Swiss chemicals giant Ineos buys UK North Sea gas assets for $750 mn

Swiss chemicals company Ineos Group AG yesterday struck a deal to acquire a portfolio of natural gas assets in the UK North Sea owned by Russian billionaire Mikhail Fridman for approximately $750 million (£490 million), making its entry into North Sea gas fields.

Ineos, which owns the Grangemouth petrochemical complex in Scotland, has bought the assets from the DEA Group, the German-based oil and gas firm owned by Fridman's LetterOne investment fund.

Fridman, who acquired the gas fields in March from German utility giant RWE AG, was forced to sell them, as the UK government gave an ultimatum to sell the assets in six months or face cancellation of the operating licences for the fields.

The government cited potential western sanctions against Russia and the consequent adverse impact on the fields' operation due to that country's involvement in the unrest in Ukraine.

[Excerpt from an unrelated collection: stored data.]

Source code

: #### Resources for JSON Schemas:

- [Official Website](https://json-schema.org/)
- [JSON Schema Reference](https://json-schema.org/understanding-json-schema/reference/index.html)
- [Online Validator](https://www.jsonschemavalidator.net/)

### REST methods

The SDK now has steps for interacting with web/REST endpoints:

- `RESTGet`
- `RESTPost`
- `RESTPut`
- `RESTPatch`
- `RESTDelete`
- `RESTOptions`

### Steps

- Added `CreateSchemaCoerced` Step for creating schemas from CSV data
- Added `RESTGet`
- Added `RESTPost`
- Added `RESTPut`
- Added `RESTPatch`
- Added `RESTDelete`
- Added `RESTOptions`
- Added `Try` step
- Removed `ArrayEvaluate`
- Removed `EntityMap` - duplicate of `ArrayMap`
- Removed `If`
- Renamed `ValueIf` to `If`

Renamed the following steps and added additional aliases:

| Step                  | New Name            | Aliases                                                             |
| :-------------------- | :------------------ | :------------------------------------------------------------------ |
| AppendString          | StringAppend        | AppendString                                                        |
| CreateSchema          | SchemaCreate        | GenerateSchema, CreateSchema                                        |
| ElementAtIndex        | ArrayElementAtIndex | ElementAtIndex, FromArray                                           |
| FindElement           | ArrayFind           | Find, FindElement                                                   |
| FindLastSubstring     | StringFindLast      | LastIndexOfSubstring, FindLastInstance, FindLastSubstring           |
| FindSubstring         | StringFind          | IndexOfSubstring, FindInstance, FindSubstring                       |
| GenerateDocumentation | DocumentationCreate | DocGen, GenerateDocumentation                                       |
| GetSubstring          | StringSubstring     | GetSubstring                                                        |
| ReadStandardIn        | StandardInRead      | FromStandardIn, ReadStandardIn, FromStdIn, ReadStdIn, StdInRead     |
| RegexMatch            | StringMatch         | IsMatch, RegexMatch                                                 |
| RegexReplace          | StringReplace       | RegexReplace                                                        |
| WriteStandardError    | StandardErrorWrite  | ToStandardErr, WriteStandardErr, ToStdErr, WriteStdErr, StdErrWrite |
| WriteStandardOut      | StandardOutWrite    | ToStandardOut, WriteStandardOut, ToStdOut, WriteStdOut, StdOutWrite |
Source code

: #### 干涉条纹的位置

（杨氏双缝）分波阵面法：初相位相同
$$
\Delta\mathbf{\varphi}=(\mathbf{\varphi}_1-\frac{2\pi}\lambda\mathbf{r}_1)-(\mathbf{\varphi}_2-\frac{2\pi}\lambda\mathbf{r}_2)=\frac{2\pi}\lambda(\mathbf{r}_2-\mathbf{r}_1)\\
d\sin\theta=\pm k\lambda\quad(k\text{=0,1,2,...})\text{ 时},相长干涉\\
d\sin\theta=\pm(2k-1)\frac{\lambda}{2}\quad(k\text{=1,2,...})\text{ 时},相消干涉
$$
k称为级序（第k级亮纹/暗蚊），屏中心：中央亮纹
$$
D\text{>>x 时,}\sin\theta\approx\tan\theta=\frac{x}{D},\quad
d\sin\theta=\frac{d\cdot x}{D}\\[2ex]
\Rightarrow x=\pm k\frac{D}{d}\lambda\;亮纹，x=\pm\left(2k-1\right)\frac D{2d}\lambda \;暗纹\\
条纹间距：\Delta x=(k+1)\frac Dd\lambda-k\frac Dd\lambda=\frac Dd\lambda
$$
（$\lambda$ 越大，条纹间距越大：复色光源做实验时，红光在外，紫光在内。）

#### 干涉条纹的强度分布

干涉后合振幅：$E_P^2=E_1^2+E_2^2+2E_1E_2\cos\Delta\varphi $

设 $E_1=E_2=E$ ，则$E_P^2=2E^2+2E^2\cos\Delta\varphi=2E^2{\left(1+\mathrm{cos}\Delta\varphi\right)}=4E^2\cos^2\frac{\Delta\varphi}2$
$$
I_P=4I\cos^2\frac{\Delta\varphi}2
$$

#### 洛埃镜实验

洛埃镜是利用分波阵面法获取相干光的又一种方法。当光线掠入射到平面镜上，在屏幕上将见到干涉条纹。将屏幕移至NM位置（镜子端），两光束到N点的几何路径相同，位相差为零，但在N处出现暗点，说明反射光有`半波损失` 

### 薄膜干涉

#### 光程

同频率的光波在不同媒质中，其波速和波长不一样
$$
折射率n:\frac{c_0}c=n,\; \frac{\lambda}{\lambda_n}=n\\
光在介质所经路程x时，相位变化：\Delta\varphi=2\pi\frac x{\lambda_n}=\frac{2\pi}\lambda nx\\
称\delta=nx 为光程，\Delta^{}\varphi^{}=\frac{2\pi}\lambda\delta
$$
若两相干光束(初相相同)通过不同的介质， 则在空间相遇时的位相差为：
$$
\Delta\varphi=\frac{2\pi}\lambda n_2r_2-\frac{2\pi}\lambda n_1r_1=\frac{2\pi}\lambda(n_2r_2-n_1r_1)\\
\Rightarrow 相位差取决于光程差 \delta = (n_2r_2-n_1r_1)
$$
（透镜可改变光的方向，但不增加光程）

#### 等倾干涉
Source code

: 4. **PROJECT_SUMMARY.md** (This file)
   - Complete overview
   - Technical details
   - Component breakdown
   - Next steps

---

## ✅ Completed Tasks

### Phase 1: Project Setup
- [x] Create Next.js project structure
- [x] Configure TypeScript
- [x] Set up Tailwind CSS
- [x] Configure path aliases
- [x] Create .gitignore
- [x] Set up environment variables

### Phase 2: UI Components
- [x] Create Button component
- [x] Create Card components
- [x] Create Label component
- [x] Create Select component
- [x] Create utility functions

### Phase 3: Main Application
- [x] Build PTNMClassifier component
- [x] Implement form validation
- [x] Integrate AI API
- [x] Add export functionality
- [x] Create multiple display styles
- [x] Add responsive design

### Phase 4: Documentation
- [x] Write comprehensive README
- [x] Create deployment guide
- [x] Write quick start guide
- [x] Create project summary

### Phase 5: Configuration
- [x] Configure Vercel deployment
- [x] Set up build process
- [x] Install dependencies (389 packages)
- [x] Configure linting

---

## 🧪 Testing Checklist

The properties, which include Breagh and Clipper South in the Southern North Sea, supply up to 8 per cent of the UK's gas. The assets are located close to Ineos' other operations in Scotland.

Rolle-based Ineos is a global manufacturer of petrochemicals, specialty chemicals and oil products. It comprises 15 businesses with its production network spanning 65 locations in 16 countries across the world. The company's annual revenue is around $54 billion.

The acquired gas assets will form part of Ineos' upstream business based in London. Further to the closing, DEA's current management team will continue to operate the acquired business.

Ineos chairman Jim Ratcliffe said, ''We are pleased to acquire a strong portfolio of natural gas assets and bring on board a highly successful and experienced North Sea industry team.''

''Ineos has been very open about its intention to make strategic investments in the North Sea and this acquisition is our first step in fulfilling this goal,'' he added.

Ineos, which recently announced its plan to become a leading player in the UK onshore gas development, is also looking at additional offshore opportunities to fulfill its growth ambitions.

The company is backing shale gas exploration and production which involves controversial ''fracking'' method to extract fossil fuels.

Earlier this year, Ineos agreed to buy a 50-per cent interest in seven of London-based IGas Energy's shale licences in North West and also the company's interest in shale gas licence around Grangemouth in Scotland which will give company full ownership of the asset.

Ratcliffe said the North Sea acquisition is a great entry point for the Ineos Upstream business and ''they are high quality, low risk assets'' and the company will continue to evaluate other opportunities in the North Sea.

''Ineos and its JV partners are huge consumers of natural gas, ethane, propane and condensates. North Sea oil and gas can make a significant contribution to providing these feedstocks as well as servicing our energy needs,'' Ineos Upstream chairman Rob Nevin said.

The transaction is expected to close later this year, subject to approval from the European completion authorities and other customary closing conditions.